A Man Asleep Alongside a Dog and a Horse by http://www.wikidata.org/.well-known/genid/baa3b522e5ac60a708ee966d6951f29b
A Man Asleep Alongside a Dog and a Horse, by an unknown artist, circa 1450. This is a drawing that was never meant to last.
Look closely at the horse. The dense, rapid hatching on its barrel builds volume in seconds, while the hindquarters are left nearly bare, the artist was looking hardest at the head, where the bridle signals a domesticated animal waiting patiently. The man’s face is tipped down, unguarded, a rare unidealized view of ordinary rest in a period that usually reserved its attention for saints and patrons.
The toned paper carries the drawing’s entire provenance in plain sight: a collector’s stamp at the lower left marks which bound volume it slept in for centuries. This was a working sheet, folded into a portfolio, not framed. Its survival past five hundred years is almost accidental, an object that outlived empires because someone kept it in a drawer.

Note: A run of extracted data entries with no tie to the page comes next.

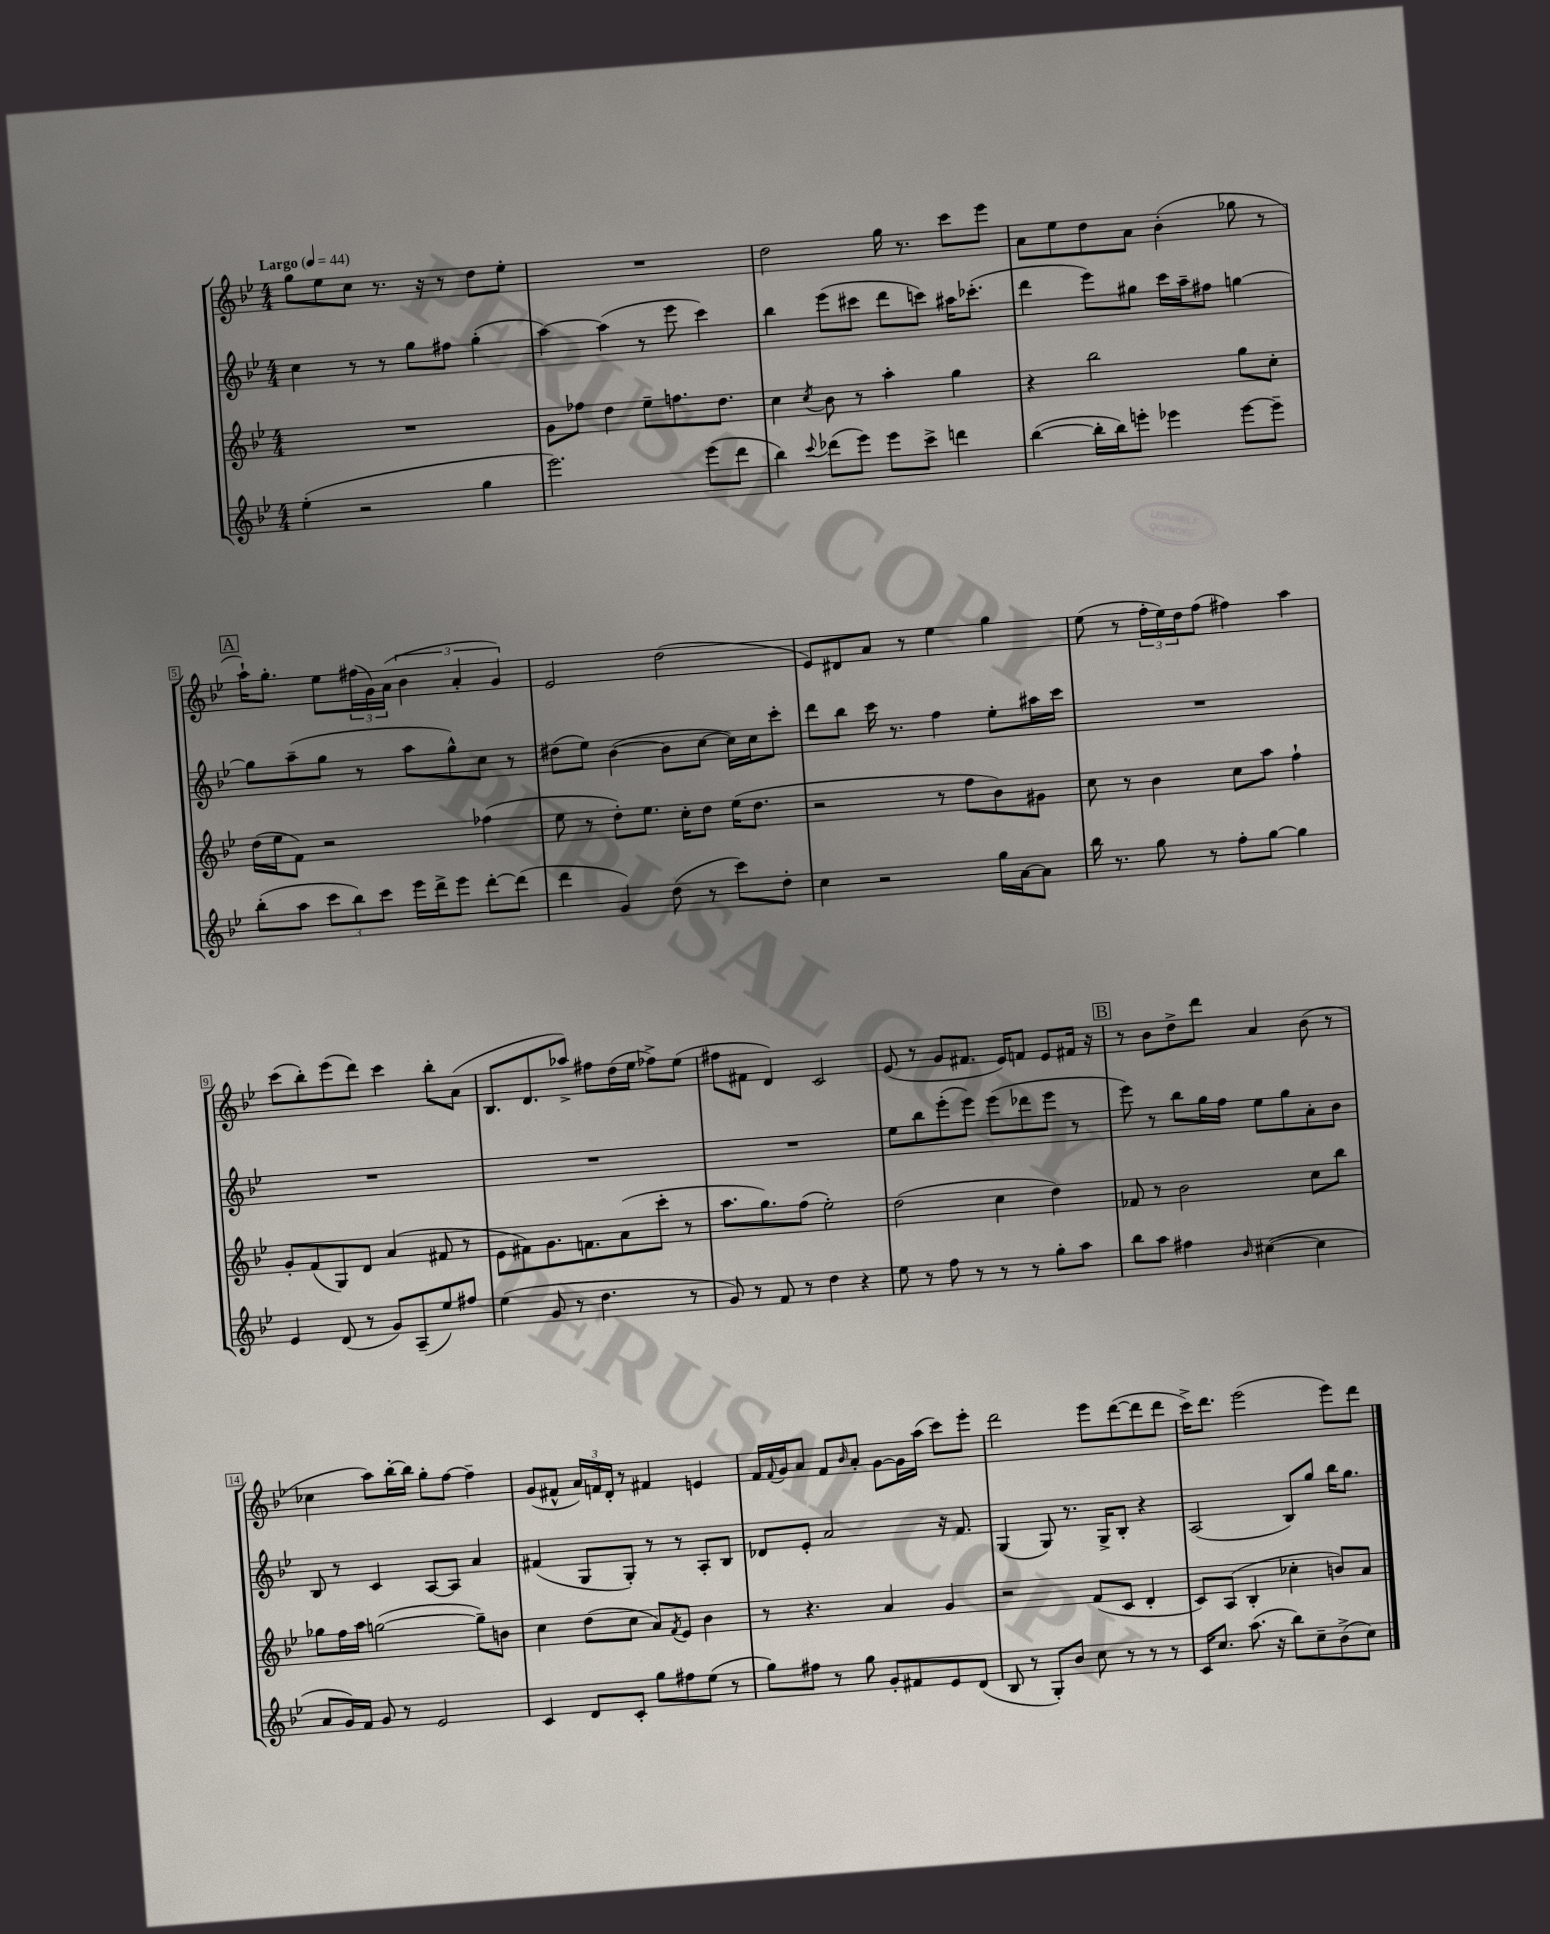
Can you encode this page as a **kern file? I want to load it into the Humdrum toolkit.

**kern	**kern	**kern	**kern
*part4	*part3	*part2	*part1
*staff4	*staff3	*staff2	*staff1
*clefG2	*clefG2	*clefG2	*clefG2
*k[b-e-]	*k[b-e-]	*k[b-e-]	*k[b-e-]
*M4/4	*M4/4	*M4/4	*M4/4
*MM44	*MM44	*MM44	*MM44
=1	=1	=1	=1
!	!	!	!LO:TX:a:B:t=Largo
(4ee-'\	1r	4cc\	8gg\L
.	.	.	8ee-\
2r	.	8r	8cc\J
.	.	8r	8.r
.	.	8gg\L	.
.	.	.	16r
.	.	8ff#X\J	8r
4gg\	.	(4gg'\	8dd\L
.	.	.	8ee-'\J
=2	=2	=2	=2
2.eee-\)	8g\L	[4aa\)	1r
.	8ff-X\J	.	.
.	4dd\	(4aa\]	.
.	8ee-~\L	8r	.
.	8.ffn\	8eee-\	.
(8eee-\L	.	4ccc\)	.
.	8.dd\J	.	.
8ddd\J	.	.	.
=3	=3	=3	=3
4bb-\)	4cc\	4bb-\	2dd\
8qqccc/	8qcc/	.	.
(8ddd-X\L	8b-\	(8eee-\L	.
8eee-\J)	8r	8ccc#X\J	.
8eee-\L	4aa'\	8ddd\L	16gg\
.	.	.	8.r
8ccc^\J	.	8cccn\J)	.
4dddn\	4gg\	16aa#X\KL	8ccc\L
.	.	(8.ccc-X'\J	.
.	.	.	8eee-\J
=4	=4	=4	=4
([4bb-\	4r	4ddd\	8a\L
.	.	.	8ee-\
16bb-'\LL]	2bb-\	8eee-\L)	8dd\
16bb-\J)	.	.	.
8eeen'\J	.	8gg#X\J	8a\J
4eee-X\	.	16ccc\LL	(4b-'\
.	.	16aa~\J	.
.	.	8ff#X\J	.
[8eee-\L	8gg\L	[4ggn\	8gg-X\
8eee-~\J]	8cc'\J	.	8r
!!LO:LB:g=z
!!LO:REH:place=s1:t=A
=5	=5	=5	=5
(8bb-'\L	(16dd\LL	8gg\L]	16aa`\KL)
.	16ee-\J	.	8.gg'\J
8aa\J	8f\J)	(8aa~\	.
12ccc\L	2r	8gg\J	8ee-\L
12bb-\)	.	.	.
.	.	8r	(24ff#X\L
12ccc\J	.	.	24g\)
.	.	.	(24a\JJ
16eee-\LL	.	8aa\L	6b-\
16ddd^\J	.	.	.
8eee-\J	.	8gg^^\)	.
.	.	.	6a'/
[8ddd'\L	(4ff-X\	8cc\J	.
.	.	.	6g/)
(8ddd\J]	.	8r	.
=6	=6	=6	=6
4ddd\	8ee-\	(8dd#X\L	2e-/
.	8r	8ee-\J)	.
4g/)	8dd'\L)	([4b-\	.
.	8.ee-\J	.	.
(8dd\	.	8b-\L]	(2dd\
.	16cc'\KL	.	.
8r	8dd\J	[8cc\J	.
8ccc\L)	(16ee-\KL	16cc\LL])	.
.	8.dd\J	16cc\J	.
8dd'\J	.	8ccc'\J	.
=7	=7	=7	=7
4cc\	2r	8ddd\L	8e-/L)
.	.	8bb-\J	8d#X/
2r	.	16ccc\	8a/J
.	.	8.r	.
.	.	.	8r
.	8r	4ff\	4ee-\
.	8ff\L	.	.
16gg\LL	8b-\)	8ee-'\L	4gg\
[16a\J	.	.	.
8a\J]	8g#X\J	16aa#X\L	.
.	.	16ccc\JJ	.
=8	=8	=8	=8
16bb-\	8cc\	1r	(8ee-\
8.r	.	.	.
.	8r	.	8r
8gg\	4b-\	.	24ff'\LL
.	.	.	24ee-\)
.	.	.	24dd\J
8r	.	.	(8ff\J
8ff'\L	8cc\L	.	4ff#X\)
[8gg\J	8aa\J	.	.
4gg\]	4ff`\	.	4aa\
!!LO:LB:g=z
=9	=9	=9	=9
4e-/	8g'/L	1r	(8ccc\L
.	(8f/	.	8bb-'\)
(8d/	8G/)	.	(8eee-\
8r	8d/J	.	8ddd\J)
8g/L)	(4a/	.	4ccc\
(8A~/	.	.	.
8ee-/)	8f#X/	.	8bb-'\L
8ff#X/J	8r	.	(8a\J
=10	=10	=10	=10
(4ee-\	8e-\L	1r	8.B-/L
.	8f#X\)	.	.
.	.	.	8.d/
8g/	8.g\	.	.
8r	.	.	8aa-X^/J)
.	8.fn\	.	.
4.dd\	.	.	8ff#X\L
.	(8a\	.	(16dd\L
.	.	.	16ee-\JJ
.	8ccc'\J	.	8ff-X^\L)
8r	8r	.	(8ee-\J
=11	=11	=11	=11
8g/)	8.aa\L	1r	8ff#X\L
8r	.	.	8f#X\J
.	8.gg\)	.	.
8f/	.	.	4d/)
8r	(8ff\J	.	.
4dd\	2ee-'\)	.	2c/
4r	.	.	.
=12	=12	=12	=12
8ee-\	(2dd\	8ee-\L	(8e-/
8r	.	8bb-\	8r
8ff\	.	(8eee-'\	8g/L
8r	.	8eee-\J)	8.f#X/J
8r	4cc\	(8eee-\L	.
.	.	.	16e-/KL)
8r	.	8ddd-X\	8fn/J
8gg'\L	4dd\)	8eee-\J	8e-/L
8aa\J	.	8r	16f#X/Jk
.	.	.	16r
!!LO:REH:place=s1:t=B
=13	=13	=13	=13
8bb-\L	8f-X/	8eee-\)	8r
8aa\J	8r	8r	8b-\L
4ff#X\	2b-\	8bb-\L	8dd^\
.	.	16gg\L	8ddd\J
.	.	16ff\JJ	.
16qqb-/	.	.	.
([4cc#X\	.	8ee-\L	4a/
.	.	8gg\	.
4cc#\]	8cc\L	8a'\	(8b-\
.	8bb-\J	8b-\J	8r
!!LO:LB:g=z
=14	=14	=14	=14
8a/L	8gg-X\L	8B-/	4cc-X\
16g/L)	16ff\L	8r	.
16f/JJ	16aa\JJ	.	.
8g/	([2ggn\	4c/	8aa\L)
8r	.	.	[16bb-'\L
.	.	.	16bb-\JJ]
2e-/	.	[8A/L	8gg'\L
.	.	8A/J]	[8ff\J
.	8gg~\L])	4a/	4ff~\]
.	8bn\J	.	.
=15	=15	=15	=15
4c/	4cc\	(4f#X/	(8g/L
.	.	.	8f#X^^/J
8d/L	(8dd\L	8G/L	24a/LL)
.	.	.	24fn/
.	.	.	24d'/JJ
8c'/J	8cc\J	8G'/J)	8r
8gg\L	8a/L)	8r	4f#X/
.	8qf/	.	.
8ff#X\	8e-/J	8r	.
(8ee-\J	4b-\	8A'/L	4en/
8r	.	8B-/J	.
=16	=16	=16	=16
8gg\L)	8r	8d-X/L	16f/LL
.	.	.	8qqf/
.	.	.	16g/J
8ff#X\J	4.r	8e-'/J	8a/J
8r	.	2a/	8f/L
.	.	.	16qqb-/
8gg\	.	.	8a'/J
8g'/L	4a/	.	[8g\L
8f#X/	.	.	16g\L]
.	.	.	(16aa\JJ
8e-/	4g/	16r	8ccc\L)
.	.	8.f/	.
(8d/J	.	.	8eee-'\J
=17	=17	=17	=17
8B-/	2r	(4G/	2ddd\
8r	.	.	.
8G'/L)	.	8G/)	.
8b-/J	.	8.r	.
8cc\	(8f/L	.	8eee-\L
.	.	16G^/KL	.
8r	8c/J	8B-'/J	([8ddd\
8r	4d'/	4r	8ddd\]
8r	.	.	8ddd\J
=18	=18	=18	=18
16c/KL	8c/L)	(2A/	16ccc^\KL)
8.cc/J	.	.	8.ddd\J
.	(8A/J	.	.
(8.aa\	4B-'/	.	(2eee-\
16r	.	.	.
8bb-\L)	4cc-X'\	8B-/L)	.
8cc~\	.	8gg/J	.
(8b-^\	8bn/L)	16bb-\KL	8eee-\L)
.	.	8.gg\J	.
8cc\J)	8a/J	.	8ddd\J
==	==	==	==
*-	*-	*-	*-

What do you think the artist was practicing here?
Details
Transcript
It looks like a quick sketch an artist would toss away. The paper itself tells a longer story. The horse has a bridle but no rider. The man is dead asleep, not posed. This is a study done from real life, around 1450. A collector's stamp in the corner traces its path from one portfolio to the next. It survived five centuries without ever being mounted for a wall. Just an artist watching a man, his horse, and his dog share a quiet moment.